Fourth and last and final thing is learn to receive when others say them to you.
When someone says,
I'm proud of you,
Don't deflect,
Just say,
Thank you.
When someone says,
I'm sorry,
Don't minimize,
Say.
I appreciate that.
When someone offers you help,
Don't refuse.
Say thank you.
I need it.
Because learning to receive these words is just as important as learning to say them.
When you can do both,
When we can say them and receive them,
Everything changes.
And as I said before,
We can learn these words.
Even if we never learned them in our families.
Even if it feels awkward now.
You feel vulnerable,
You feel like you sound silly.
You can learn them.
And when you do,
Relationships completely transform.
Because you're no longer repeating patterns.

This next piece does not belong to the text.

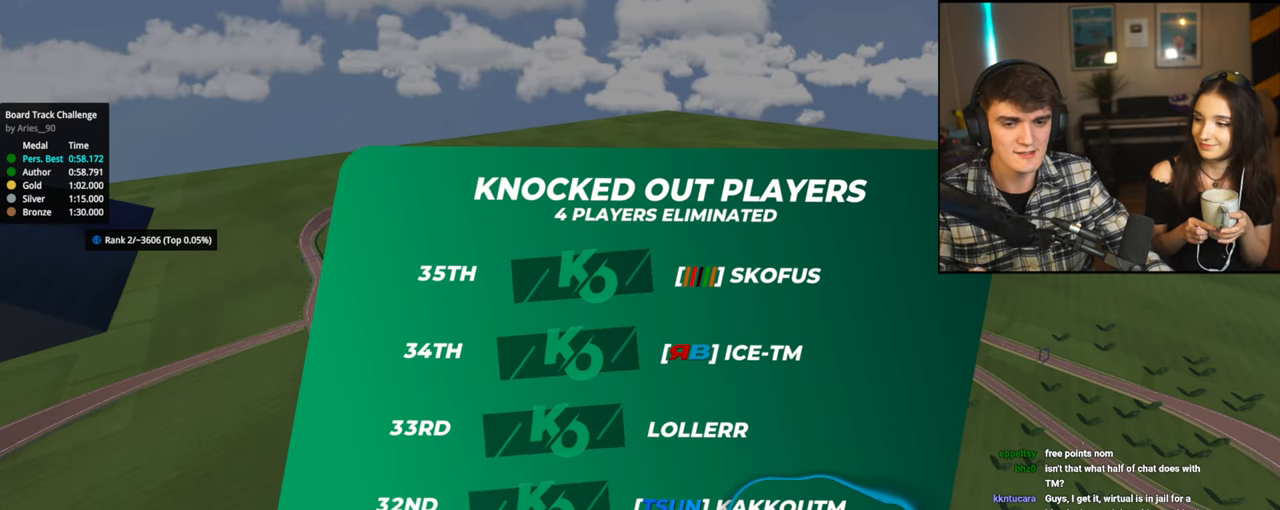
{"keys": ["up"], "events": []}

You're no longer avoiding the words that create connection.
He's saying,
I'm sorry.
And repairing what's broken.
Is saying I need help.
Letting people in.
You're saying,
I'm proud of you and celebrating the people you love,
Celebrating what you've done.
Saying I was wrong.
And taking accountability.
And in doing that.
You say the words.
In your spaces and your family.
That they get accustomed to hearing.
And they get accustomed to receiving.
And you become that person who breaks the cycle.
Don't let it carry on.
And this is where.
.
.
Listening to your parts.
Comes into play as well.
It's about your gut.
You know,
We spoke about this before about.
.
.
Training yourself to learn.
Don't listen to your gut.
You're right,
Yes.
Saying these words.
You don't just shoot them off and fire them off,
You say them to the people who deserve to hear them.
I'll say that again,
You say them to the people who deserve to hear them.

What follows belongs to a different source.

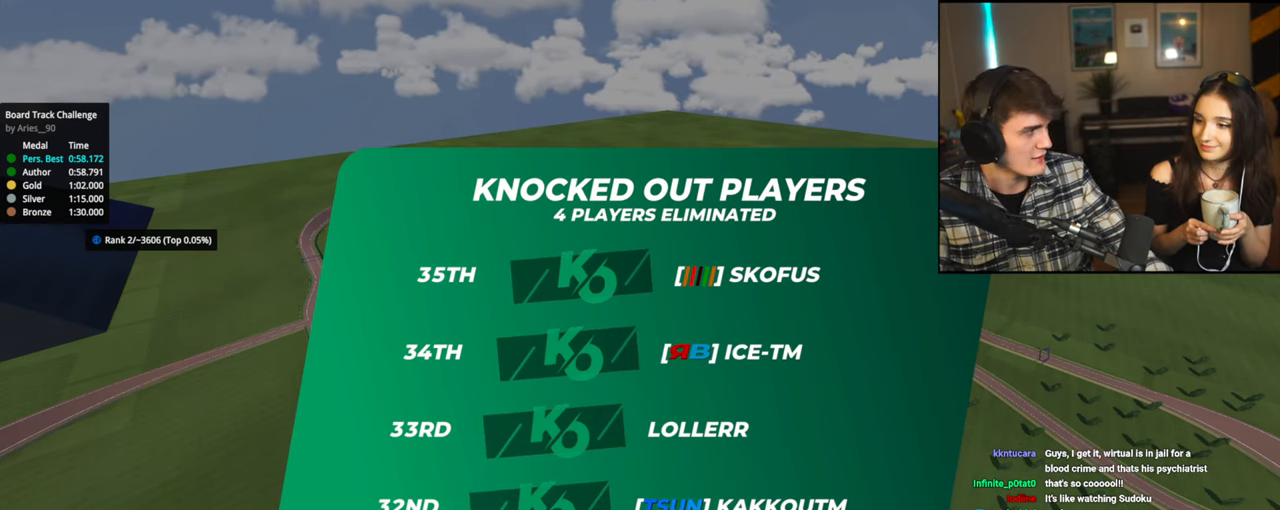
{"keys": ["up"], "events": []}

And you know who they are.
First of all.
.
.
I want you all.
To become your own cheerleader.
Really good friend of mine.
Sarah Coons.
Said this to me once and it just hit home.
We all need to become our own care leader.
Acknowledge the things that you do.
Tell yourself that you're proud of yourself.
Speak to yourself.
Have an engagement,
Have a connection.
This is what I talk about in terms of becoming your best friend,
Because I am my best friend.
In her mind.
Son and daughter ask me all this all the time,
They're like,
Dad,
Who's your best friend?
And now my son knows.
But I ask him then,
Because I say it's myself.
That's myself.
And it's mommy and it's you guys.
Become your own cheerleader.
If you take nothing away from this whole.
50 or 40 odd minutes.
Please just take that.
Acknowledge the things that you do,
No matter how small or how insignificant you think they are.
Start there.
Tell yourself that you're proud.
And tell people that you're proud of the things that you've done.
So if you recognize yourself in anything that we've spoken about today.
Realize these are words that you never learned to say.
I want you to hear this from someone who has walked this journey.
It's not too late to start.
You can learn how to do it now,
You can practice,
You can say,
You can receive,
And when you do.
.
.
You heal,
We heal,
We all heal.
Not just in yourself.
But in all those who are around you and all those who follow you.
You'll be the one who learned to say what your family never could.
And that's the work.
And I'm always here walking with you.